Business Day

Blind spots in comment

-

Alex van den Heever’s penetratin­g commentary on the Competitio­n Commission’s health market inquiry report would have been perfect but for the blind spots it exhibits.

The main ones are:

The true power relations in the private healthcare sector.

The ivory tower treatment he gives to issues involving breathing, living and dying human beings.

His punting of the private health-care sector as the central pillar of universal health coverage and National Health Insurance (NHI), whereas it is its midwife.

The true power relations in private health care show the funders commanding the sector, followed in the hierarchy by facilities providers, of whom Netcare, Mediclinic and Life Healthcare dominate. At the bottom of the pyramid is the combined scheme member and health provider group, made up of virtually powerless receivers and victims of what comes from the higher levels.

Health providers and members form a single group because they share the same characteri­stic of being voiceless cash cows of the higher echelons of the pyramid. This is largely because neither health providers nor medical scheme members have umbrella groups raising their profile and giving them a voice to match that of the funders (Board of Healthcare Funders) and facilities providers (Hospital Associatio­n of SA).

The result is that collusion and near or outright cartel behaviour is the hallmark of the industry. That is the real cause of the broken purchaserp­rovider interface, as well as the greedy commodific­ation of health care.

The effect of this unhealthy mess is not restricted to the private health sector’s 9-million members but extends to the entire national economy, 55-million people, all affected by this sector.

Funders use arbitrary, half-cooked measures to deny members access to their products. These include cost restrictio­ns inapplicab­le to higher management remunerati­on; using non-peer medical advisers for final treatment authorisat­ions; and steadily decreasing annual benefits while increasing annual premiums.

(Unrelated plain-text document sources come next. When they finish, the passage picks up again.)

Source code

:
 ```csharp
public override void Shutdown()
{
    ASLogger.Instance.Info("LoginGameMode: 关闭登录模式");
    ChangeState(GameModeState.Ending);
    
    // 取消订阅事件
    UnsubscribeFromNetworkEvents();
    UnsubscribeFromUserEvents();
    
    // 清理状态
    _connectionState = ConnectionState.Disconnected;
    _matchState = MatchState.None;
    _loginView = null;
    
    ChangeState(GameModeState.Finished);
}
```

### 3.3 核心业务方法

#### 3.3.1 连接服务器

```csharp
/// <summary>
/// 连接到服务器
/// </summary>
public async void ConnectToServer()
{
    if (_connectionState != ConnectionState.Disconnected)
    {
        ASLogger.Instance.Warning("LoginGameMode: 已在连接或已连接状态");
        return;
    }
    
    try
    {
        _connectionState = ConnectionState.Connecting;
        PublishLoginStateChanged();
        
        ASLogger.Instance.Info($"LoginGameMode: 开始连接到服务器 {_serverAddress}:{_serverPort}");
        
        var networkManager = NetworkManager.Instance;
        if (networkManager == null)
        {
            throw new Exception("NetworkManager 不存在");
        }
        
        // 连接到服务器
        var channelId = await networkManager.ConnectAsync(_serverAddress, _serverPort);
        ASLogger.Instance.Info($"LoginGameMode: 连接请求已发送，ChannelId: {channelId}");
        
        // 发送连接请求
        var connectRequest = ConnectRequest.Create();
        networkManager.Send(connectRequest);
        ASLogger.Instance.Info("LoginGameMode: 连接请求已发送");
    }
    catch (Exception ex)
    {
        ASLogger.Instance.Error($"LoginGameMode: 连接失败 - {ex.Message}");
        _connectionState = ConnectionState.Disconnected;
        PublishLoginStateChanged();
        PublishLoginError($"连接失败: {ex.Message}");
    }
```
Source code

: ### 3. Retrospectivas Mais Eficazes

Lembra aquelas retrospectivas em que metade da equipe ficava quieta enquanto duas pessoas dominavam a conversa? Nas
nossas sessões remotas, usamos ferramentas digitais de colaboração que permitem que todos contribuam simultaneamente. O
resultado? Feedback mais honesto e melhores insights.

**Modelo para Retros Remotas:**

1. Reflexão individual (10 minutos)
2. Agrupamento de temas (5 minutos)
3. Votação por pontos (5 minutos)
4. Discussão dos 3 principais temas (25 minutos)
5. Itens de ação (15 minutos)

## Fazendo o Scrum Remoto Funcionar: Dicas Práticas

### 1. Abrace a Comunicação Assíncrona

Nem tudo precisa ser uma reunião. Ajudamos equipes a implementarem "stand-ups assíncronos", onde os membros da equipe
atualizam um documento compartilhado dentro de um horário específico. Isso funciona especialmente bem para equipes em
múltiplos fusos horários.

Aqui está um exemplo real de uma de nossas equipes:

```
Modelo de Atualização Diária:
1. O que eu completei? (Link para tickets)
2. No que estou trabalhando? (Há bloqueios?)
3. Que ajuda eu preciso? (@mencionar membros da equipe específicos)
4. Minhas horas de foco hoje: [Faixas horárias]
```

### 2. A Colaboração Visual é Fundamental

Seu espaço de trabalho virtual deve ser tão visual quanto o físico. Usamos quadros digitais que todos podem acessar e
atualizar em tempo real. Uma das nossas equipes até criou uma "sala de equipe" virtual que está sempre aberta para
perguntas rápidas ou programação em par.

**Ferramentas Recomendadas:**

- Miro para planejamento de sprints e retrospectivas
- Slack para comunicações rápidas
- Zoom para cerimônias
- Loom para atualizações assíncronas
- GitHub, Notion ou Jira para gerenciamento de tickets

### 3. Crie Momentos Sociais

Thus the industrylo­athed prescribed minimum benefits legislatio­n.

These decisions literally mean the difference between life and death, and good and ill-health for members.

The other hapless victims of funder autocracy are health providers of all discipline­s, such as by their distorting into meaningles­sness words such as “authorisat­ion” of procedures, contractua­lly denying designated service providers (DSPs) a bargaining voice and non-DSPs a level playing field of participat­ion in the economy, threats and acts of nonpayment of providers who stand their ground. These and other funder features have and will continue disrupting the quality of lives of providers and their dependents.

The fact that private health sector funders have been merging and consolidat­ing themselves, especially after the proclamati­on of the NHI Act, is not because they are the pillar of universal health coverage but because it is a necessity. These consolidat­ions are about weakening the impact of NHI so that they can continue their feeding frenzy. As Van den Heever wrote, at least the health market inquiry report is an important document in the real build-up to a better health system for our country.